## The task
Your answer should hold exactly the lines from the one with "List each element's" through the final line of the data below, reproduced as written.

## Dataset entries
⁂

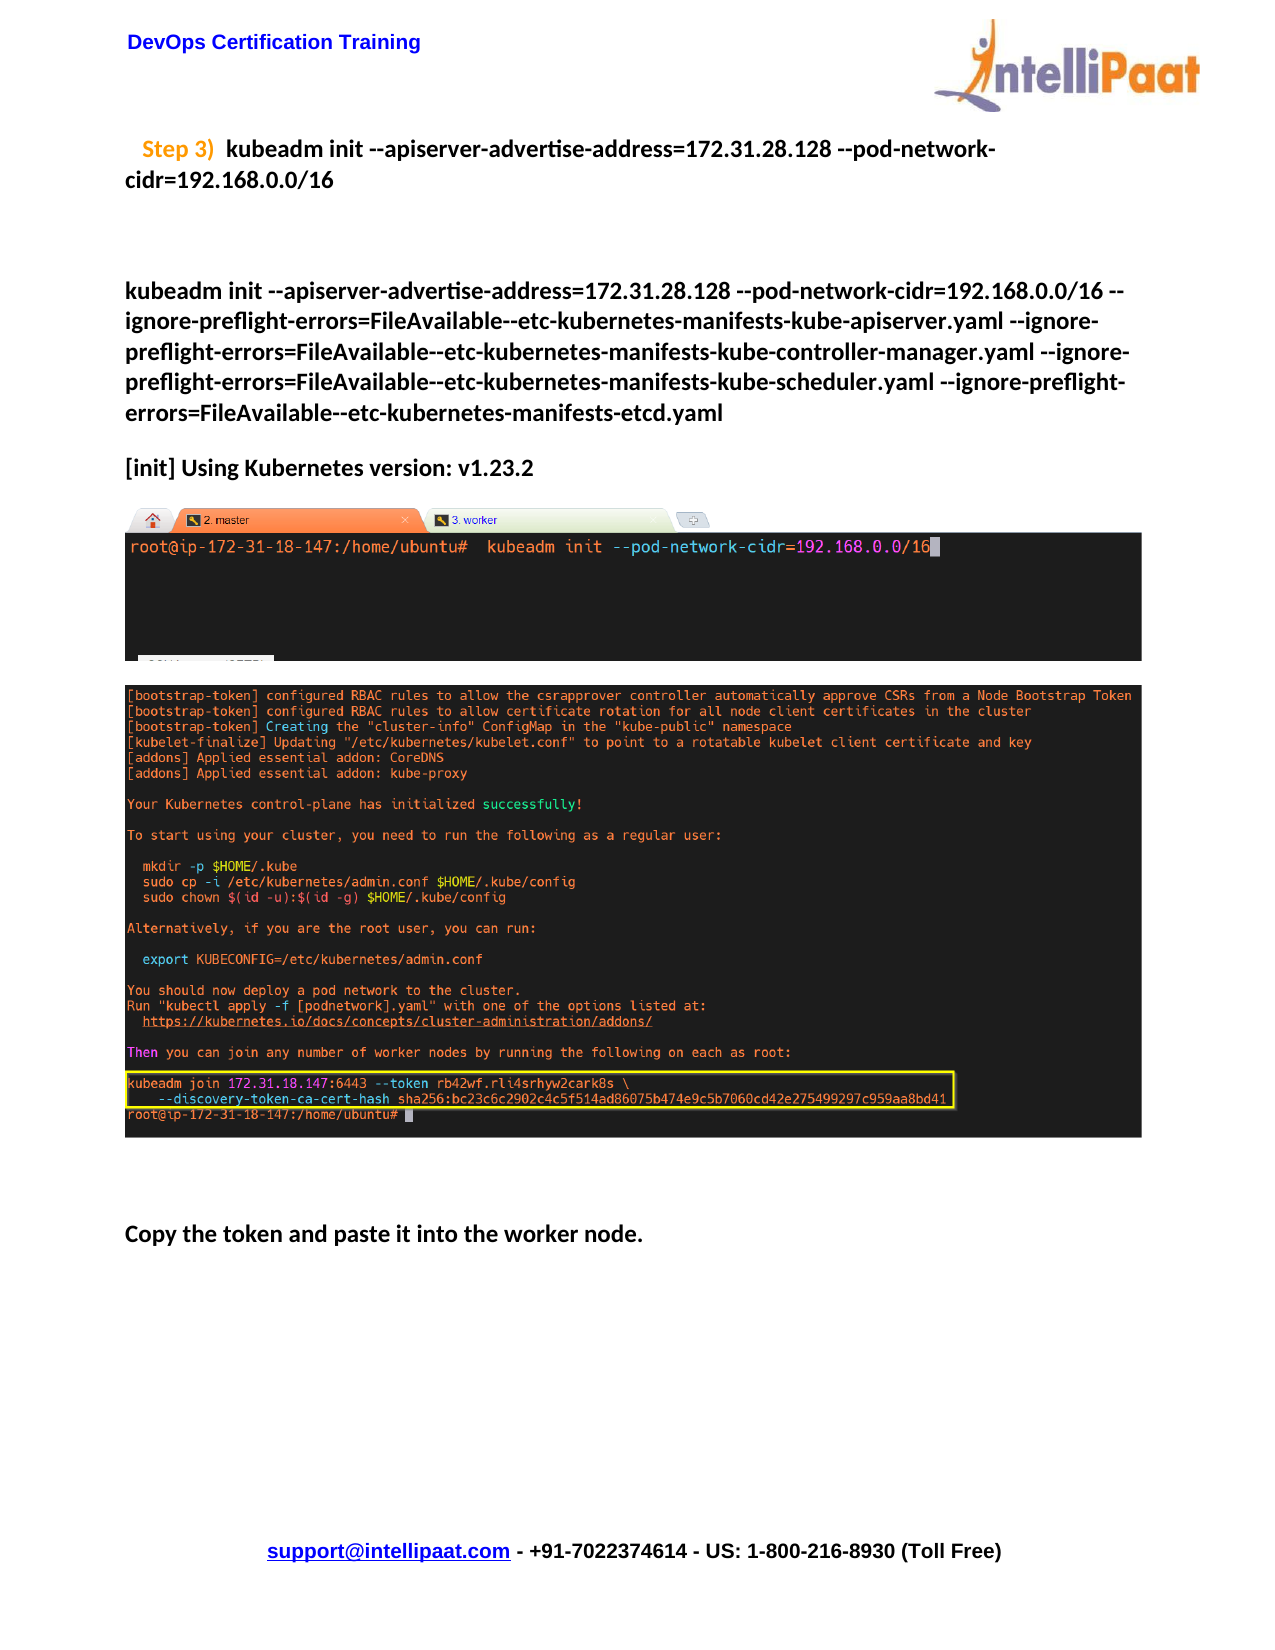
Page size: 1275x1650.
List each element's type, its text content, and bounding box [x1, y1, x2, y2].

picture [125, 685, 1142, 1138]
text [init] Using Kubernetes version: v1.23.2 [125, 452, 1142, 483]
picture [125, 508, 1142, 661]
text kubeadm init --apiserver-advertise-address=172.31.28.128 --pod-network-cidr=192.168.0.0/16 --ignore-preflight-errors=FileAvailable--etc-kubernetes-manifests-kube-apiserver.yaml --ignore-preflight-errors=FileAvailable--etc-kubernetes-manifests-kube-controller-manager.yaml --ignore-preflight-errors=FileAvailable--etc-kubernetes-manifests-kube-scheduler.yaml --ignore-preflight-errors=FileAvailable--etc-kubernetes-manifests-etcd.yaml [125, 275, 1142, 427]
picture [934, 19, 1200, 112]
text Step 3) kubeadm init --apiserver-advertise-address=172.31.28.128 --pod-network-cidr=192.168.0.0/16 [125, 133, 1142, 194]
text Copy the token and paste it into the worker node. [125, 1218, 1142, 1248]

⁂

## Worked solution
List each element's type, its text content, and bounding box [x1, y1, x2, y2].

picture [125, 685, 1142, 1138]
text [init] Using Kubernetes version: v1.23.2 [125, 452, 1142, 483]
picture [125, 508, 1142, 661]
text kubeadm init --apiserver-advertise-address=172.31.28.128 --pod-network-cidr=192.168.0.0/16 --ignore-preflight-errors=FileAvailable--etc-kubernetes-manifests-kube-apiserver.yaml --ignore-preflight-errors=FileAvailable--etc-kubernetes-manifests-kube-controller-manager.yaml --ignore-preflight-errors=FileAvailable--etc-kubernetes-manifests-kube-scheduler.yaml --ignore-preflight-errors=FileAvailable--etc-kubernetes-manifests-etcd.yaml [125, 275, 1142, 427]
picture [934, 19, 1200, 112]
text Step 3) kubeadm init --apiserver-advertise-address=172.31.28.128 --pod-network-cidr=192.168.0.0/16 [125, 133, 1142, 194]
text Copy the token and paste it into the worker node. [125, 1218, 1142, 1248]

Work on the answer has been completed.